Debaser1 wrote:Cheers for doing this.
Ok, so how did you know when was the right time for you to push your stuff and try and get releases And how did you go about it?
This seemed to happen quite naturally. I had been putting tracks out to people like Distance, N-Type & others since 2004 and had tracks featured on dubplate.net (which at the time was the only place to find out about new dubstep). I had some airplay from N-Type at DMZ (when it was at 3rd base), the whole scene was very open in those days as there weren't many people making bass music at 140bpm so it was easy to get your stuff heard - unlike these days!
Despite this early airplay it wasn't until 2006 that things started to take off.... I had spent a year in Preston lecturing & running some studios and that gave me great insight to how to structure music. I had MCs coming down and spitting on my beats and then they would send the vocalled tracks out to their mates....whenever i got on a bus there would be some kids listening to my tracks on their mobile phones! I think some of those tracks stood up to what else was around at the time but i didn't really send that much out to labels, mostly out of laziness. Then during that year (2005) i started writing Malicious, Sound, India and Killer which were all my first releases on Rottun....I got the basic bass, drums, vocal samples and atmosphere down and then used these tracks to develop my sound. I worked hard on structures and then EQing and then the mixdown (to obsessional levels) and then I thought that something was missing and i realised that there were no melodies really so i worked on that aspect for a while and wrote melodies on all the tracks. Then I learnt how to use Cubase so i got those few tracks and exported the parts to cubase to use those FX.... this is over the course of a year and a half.
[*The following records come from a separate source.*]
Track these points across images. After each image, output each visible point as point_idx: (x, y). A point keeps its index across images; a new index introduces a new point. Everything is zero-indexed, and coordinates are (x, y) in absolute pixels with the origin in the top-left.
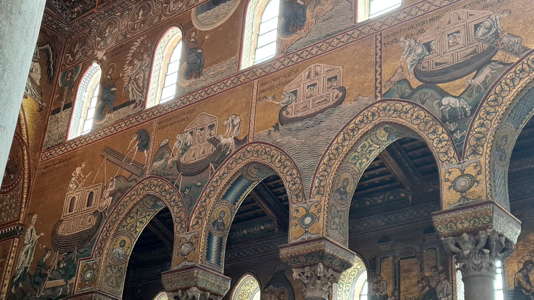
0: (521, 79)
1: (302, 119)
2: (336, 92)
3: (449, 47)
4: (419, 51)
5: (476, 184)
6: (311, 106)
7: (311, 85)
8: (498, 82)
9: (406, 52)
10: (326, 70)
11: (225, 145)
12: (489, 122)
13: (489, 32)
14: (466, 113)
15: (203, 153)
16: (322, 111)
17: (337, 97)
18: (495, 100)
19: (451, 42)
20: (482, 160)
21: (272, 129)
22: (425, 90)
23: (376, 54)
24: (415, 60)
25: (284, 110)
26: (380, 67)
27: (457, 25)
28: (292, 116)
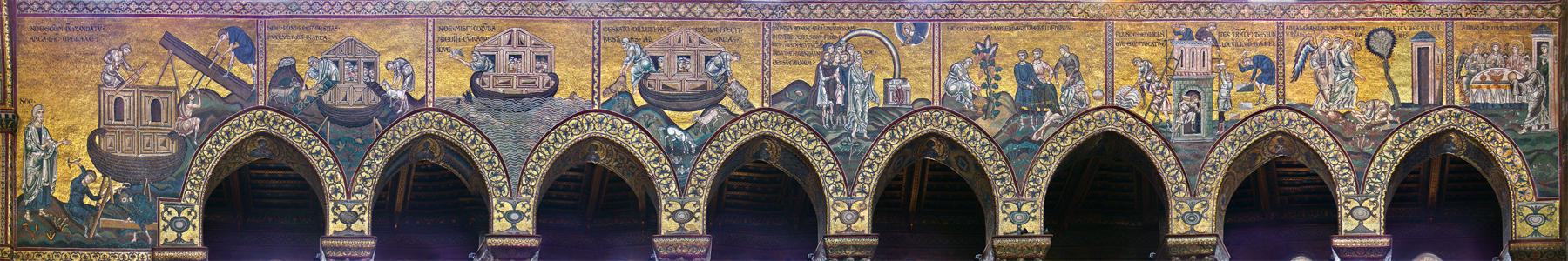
0: (742, 134)
1: (505, 97)
2: (548, 78)
3: (679, 71)
4: (646, 63)
5: (694, 219)
6: (515, 84)
7: (515, 56)
8: (722, 130)
9: (630, 59)
10: (533, 42)
11: (393, 100)
12: (711, 167)
13: (718, 71)
14: (691, 150)
15: (361, 99)
16: (530, 96)
17: (548, 84)
18: (718, 147)
19: (680, 65)
20: (702, 201)
21: (462, 97)
22: (650, 112)
23: (594, 48)
24: (640, 72)
25: (477, 77)
26: (599, 66)
27: (687, 49)
28: (489, 89)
So for 18 months or so i worked on just a few tracks really developing them and applying everything i learnt to them and then starting new tracks and ideas using what i had learnt. Finally they were finished and i sent them out to a few places and everything went crazy.... Literally every track i had worked on got signed up in the space of a month or 2. There wasn't a particular method for this it was just a case of sending the 320s to a few people and everything was signed up and Mary Anne Hobbs was playing my tunes. This was around 2006 and then it took a year or so for the releases to start coming and then they suddenly seemed to come out every week in 2008!
So to answer the question of how did i know when it was time.... well i had worked on the tracks to the point where i could play them in the mix with anything else and they would stand up....i knew there were enough layers, edits, production values and ideas to say they were complete and ready....
and how to go about it... well this is different now as dubstep has reached saturation point in the same way dnb did in 2002 when i was trying to break in with my early tunes. I think really there are 2 approaches,
1. you can get into stuff deeply. Listen to a few key people's radio shows and constantly be in chat and network + enjoy their shows and get your name seen and known and then after a while send some tracks to the DJ and he is likely to listen to it...always keep your contacts list fresh and updated!
2. Find a less saturated genre and be with it from the start as it grows around you and you grow with it. There will be less people to send your stuff too but if you are lucky the scene will take off... We are at a point now where everyone is looking for the new sound and really i think we are at the stage where dubstep is like where Hardcore/Rave music was in 1992... it is going to have so many offshoots (breakstep, future garage, wonky, UK Funky, drumstep, filth whatever) it will be similar to Rave music going housey, breakbeaty, garagey, jungley. I think dubstep has got enough different elements that it can morph to lots of different things.... it is just a case of making what you are feeling and seeing who will play it now.